Request: In the data beneath this task, how many lines contain "Products"? Answer with the number only.

(Dataset records)
..............................

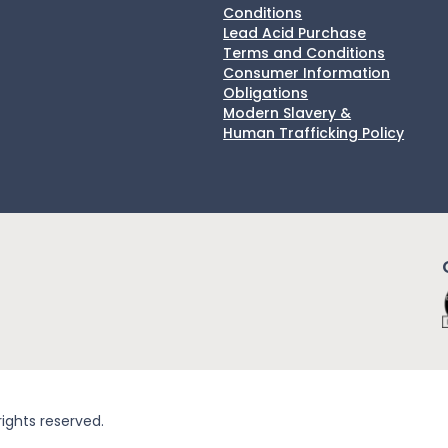
Conditions
Lead Acid Purchase
Terms and Conditions
Consumer Information
Obligations
Modern Slavery &
Human Trafficking Policy
rights reserved.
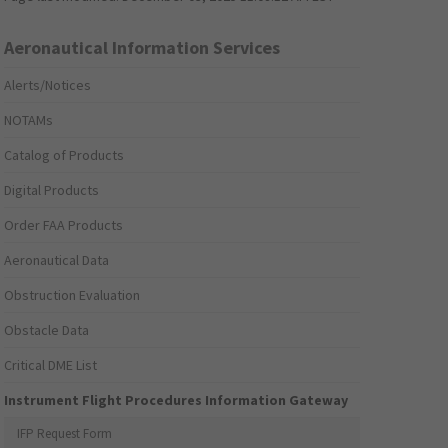
Aeronautical Information Services
Alerts/Notices
NOTAMs
Catalog of Products
Digital Products
Order FAA Products
Aeronautical Data
Obstruction Evaluation
Obstacle Data
Critical DME List
Instrument Flight Procedures Information Gateway
IFP Request Form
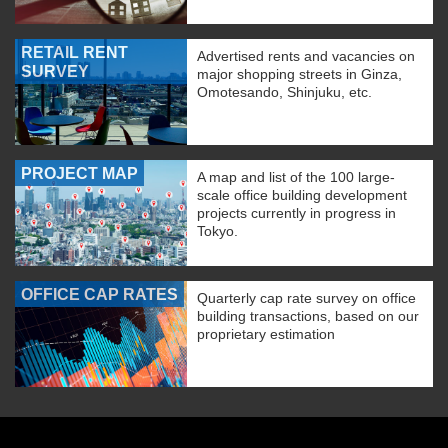
RETAIL RENT
Advertised rents and vacancies on
SURVEY
major shopping streets in Ginza,
Omotesando, Shinjuku, etc.
PROJECT MAP
A map and list of the 100 large-
scale office building development
projects currently in progress in
Tokyo.
OFFICE CAP RATES
Quarterly cap rate survey on office
building transactions, based on our
proprietary estimation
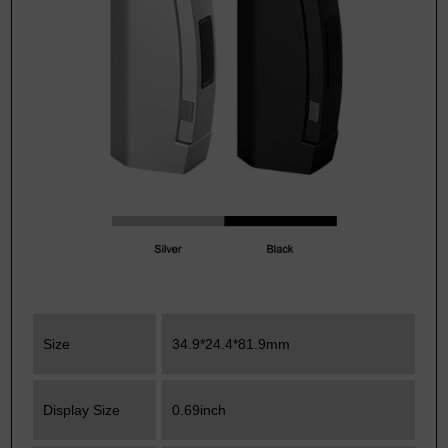
Size
34.9*24.4*81.9mm
Display Size
0.69inch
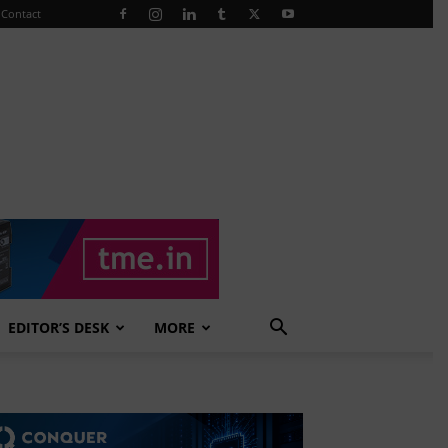
Contact
EDITOR’S DESK
MORE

..............................

Your solution: 3